Si les actions volontaires devaient ne pas suffire, le Conseil fédéral pourrait prendre des mesures contraignantes. C’est l’objet des projets d’ordonnances, qui traitent respectivement du contingentement (cas échéant immédiat), du délestage, ainsi que des restrictions et interdictions d’utilisation de l’énergie électrique. Sous réserve de certains éléments méritant d’être précisés, les premiers textes mentionnés apparaissent globalement acceptables. Il en va autrement du dernier.

Celui-ci prévoit, selon différents paliers en fonction de la situation, une liste de mesures extrêmement détaillée, qui s’appliqueraient aussi bien aux entreprises qu’aux ménages. On y trouve en particulier des restrictions quant à l’utilisation des sèche-linge, des fers à repasser et des lecteurs DVD; des normes sur la température des lave-linge et des frigos ou encore des réglementations touchant aux modes de déplacement (interdiction des trajets en voiture électrique). Le projet n’est en outre pas exhaustif et pourrait être complété par «d’autres interdictions ou d’autres précisions à la suite de la consultation».

Alors que les économies qu’on peut en attendre sont impossibles à évaluer concrètement, nombre de mesures apparaissent excessives

Sophie Paschoud

Ce pointillisme n’est pas sans rappeler celui qui avait présidé à l’élaboration, en pleine crise Covid, du catalogue délirant de biens non essentiels interdits à la vente.
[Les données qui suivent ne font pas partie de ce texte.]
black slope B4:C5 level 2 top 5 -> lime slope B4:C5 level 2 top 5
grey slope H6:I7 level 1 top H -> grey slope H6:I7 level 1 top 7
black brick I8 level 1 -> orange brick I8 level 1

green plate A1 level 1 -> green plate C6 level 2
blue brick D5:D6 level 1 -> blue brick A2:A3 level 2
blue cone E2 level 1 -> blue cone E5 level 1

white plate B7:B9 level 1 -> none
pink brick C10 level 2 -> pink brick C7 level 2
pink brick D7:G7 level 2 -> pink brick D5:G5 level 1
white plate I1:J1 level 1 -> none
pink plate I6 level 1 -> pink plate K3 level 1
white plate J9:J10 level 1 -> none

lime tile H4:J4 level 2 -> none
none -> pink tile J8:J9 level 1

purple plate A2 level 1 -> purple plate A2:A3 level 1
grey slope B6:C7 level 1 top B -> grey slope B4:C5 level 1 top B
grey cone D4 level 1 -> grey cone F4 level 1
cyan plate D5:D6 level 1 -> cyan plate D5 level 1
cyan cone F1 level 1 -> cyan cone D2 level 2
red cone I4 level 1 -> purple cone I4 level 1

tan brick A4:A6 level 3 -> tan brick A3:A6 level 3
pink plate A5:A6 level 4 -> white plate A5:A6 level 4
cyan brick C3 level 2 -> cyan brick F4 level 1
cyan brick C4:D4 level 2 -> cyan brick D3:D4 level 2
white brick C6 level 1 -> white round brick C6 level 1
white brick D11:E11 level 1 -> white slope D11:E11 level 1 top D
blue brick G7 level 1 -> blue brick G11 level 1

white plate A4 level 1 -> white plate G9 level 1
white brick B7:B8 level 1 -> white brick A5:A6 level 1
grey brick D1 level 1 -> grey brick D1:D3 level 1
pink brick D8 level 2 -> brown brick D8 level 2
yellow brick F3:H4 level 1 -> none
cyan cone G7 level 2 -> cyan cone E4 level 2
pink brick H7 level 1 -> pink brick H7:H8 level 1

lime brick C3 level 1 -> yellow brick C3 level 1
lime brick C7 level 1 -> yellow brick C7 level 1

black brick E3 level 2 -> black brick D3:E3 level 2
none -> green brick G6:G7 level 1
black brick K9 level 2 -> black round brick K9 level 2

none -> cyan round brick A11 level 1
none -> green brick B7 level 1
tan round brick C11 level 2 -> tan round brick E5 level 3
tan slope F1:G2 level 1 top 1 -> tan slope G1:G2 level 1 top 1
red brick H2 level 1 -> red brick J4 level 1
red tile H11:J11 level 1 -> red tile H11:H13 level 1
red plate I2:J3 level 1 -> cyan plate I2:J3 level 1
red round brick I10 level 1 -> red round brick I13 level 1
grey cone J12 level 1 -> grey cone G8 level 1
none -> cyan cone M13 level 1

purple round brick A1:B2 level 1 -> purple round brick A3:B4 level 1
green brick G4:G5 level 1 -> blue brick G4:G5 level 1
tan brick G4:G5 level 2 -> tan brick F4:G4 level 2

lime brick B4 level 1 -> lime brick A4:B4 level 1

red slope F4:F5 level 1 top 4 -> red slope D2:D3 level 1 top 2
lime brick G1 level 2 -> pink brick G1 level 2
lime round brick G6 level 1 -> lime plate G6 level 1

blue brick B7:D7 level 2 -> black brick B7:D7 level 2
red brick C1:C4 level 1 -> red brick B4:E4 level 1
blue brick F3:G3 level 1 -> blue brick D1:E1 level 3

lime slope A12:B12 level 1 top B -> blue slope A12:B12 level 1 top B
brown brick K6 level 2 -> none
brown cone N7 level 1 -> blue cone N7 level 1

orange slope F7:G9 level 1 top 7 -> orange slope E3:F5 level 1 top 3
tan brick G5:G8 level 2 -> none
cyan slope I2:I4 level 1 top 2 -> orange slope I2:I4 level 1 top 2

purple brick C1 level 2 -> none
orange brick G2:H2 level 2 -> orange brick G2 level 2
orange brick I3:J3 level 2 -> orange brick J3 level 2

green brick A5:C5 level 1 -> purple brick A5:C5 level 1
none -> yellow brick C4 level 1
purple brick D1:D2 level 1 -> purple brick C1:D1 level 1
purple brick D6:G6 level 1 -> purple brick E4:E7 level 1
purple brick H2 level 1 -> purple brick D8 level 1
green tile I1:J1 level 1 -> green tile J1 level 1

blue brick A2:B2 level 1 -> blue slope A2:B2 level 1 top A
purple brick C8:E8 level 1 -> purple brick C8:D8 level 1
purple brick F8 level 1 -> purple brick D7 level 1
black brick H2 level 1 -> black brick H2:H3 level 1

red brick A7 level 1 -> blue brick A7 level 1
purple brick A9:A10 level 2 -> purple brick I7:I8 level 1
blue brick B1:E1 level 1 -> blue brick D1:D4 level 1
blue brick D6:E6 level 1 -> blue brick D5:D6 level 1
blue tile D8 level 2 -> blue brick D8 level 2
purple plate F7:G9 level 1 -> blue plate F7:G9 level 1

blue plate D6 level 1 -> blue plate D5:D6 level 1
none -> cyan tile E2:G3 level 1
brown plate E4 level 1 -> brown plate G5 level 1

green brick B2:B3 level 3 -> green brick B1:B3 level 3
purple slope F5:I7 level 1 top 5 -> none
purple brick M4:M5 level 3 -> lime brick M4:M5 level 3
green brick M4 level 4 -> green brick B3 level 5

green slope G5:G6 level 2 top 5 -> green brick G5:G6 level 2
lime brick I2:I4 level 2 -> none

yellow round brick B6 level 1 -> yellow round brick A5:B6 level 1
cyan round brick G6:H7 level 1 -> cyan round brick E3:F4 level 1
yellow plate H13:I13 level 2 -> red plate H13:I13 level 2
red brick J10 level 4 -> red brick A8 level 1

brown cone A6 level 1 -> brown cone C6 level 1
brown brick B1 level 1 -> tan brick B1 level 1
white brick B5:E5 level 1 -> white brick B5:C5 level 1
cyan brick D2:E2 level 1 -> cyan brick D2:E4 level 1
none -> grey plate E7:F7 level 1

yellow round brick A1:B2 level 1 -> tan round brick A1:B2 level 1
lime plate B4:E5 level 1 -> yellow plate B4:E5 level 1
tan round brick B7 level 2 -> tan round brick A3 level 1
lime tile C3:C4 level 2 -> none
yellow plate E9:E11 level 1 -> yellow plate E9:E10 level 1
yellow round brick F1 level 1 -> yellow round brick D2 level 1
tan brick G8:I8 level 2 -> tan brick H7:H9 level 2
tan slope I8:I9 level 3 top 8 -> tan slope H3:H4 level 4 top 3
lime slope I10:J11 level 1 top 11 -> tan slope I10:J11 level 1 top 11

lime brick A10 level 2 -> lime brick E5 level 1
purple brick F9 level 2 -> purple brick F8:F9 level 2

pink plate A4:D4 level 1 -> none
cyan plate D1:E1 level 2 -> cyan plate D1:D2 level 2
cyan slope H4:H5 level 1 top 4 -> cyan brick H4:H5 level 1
Des fonctionnaires fédéraux étaient allés jusqu’à se pencher sur le type de petites culottes qu’il restait possible d’acquérir.

En l’occurrence, alors que les économies qu’on peut en attendre sont impossibles à évaluer concrètement, nombre de mesures apparaissent excessives, pour ne pas dire chicanières. A cela s’ajoute qu’on voit mal, chez les particuliers du moins, comment s’assurer de leur respect, à moins de déployer un important dispositif policier chargé d’enquêter au sein des ménages. Le Conseil fédéral en a bien conscience et mise ainsi en partie sur le «rôle joué par le contrôle social», autrement dit sur la propension plus ou moins étendue de l’être humain à dénoncer son voisin, ce qui n’est pas particulièrement sain.

Face au risque de pénurie, il est normal d’en appeler à la responsabilité individuelle et d’attendre de tout un chacun qu’il fournisse un effort. Il est tout aussi normal que les autorités n’attendent pas que la situation soit critique pour envisager des mesures, y compris des mesures contraignantes. Le principe de la proportionnalité doit néanmoins être respecté.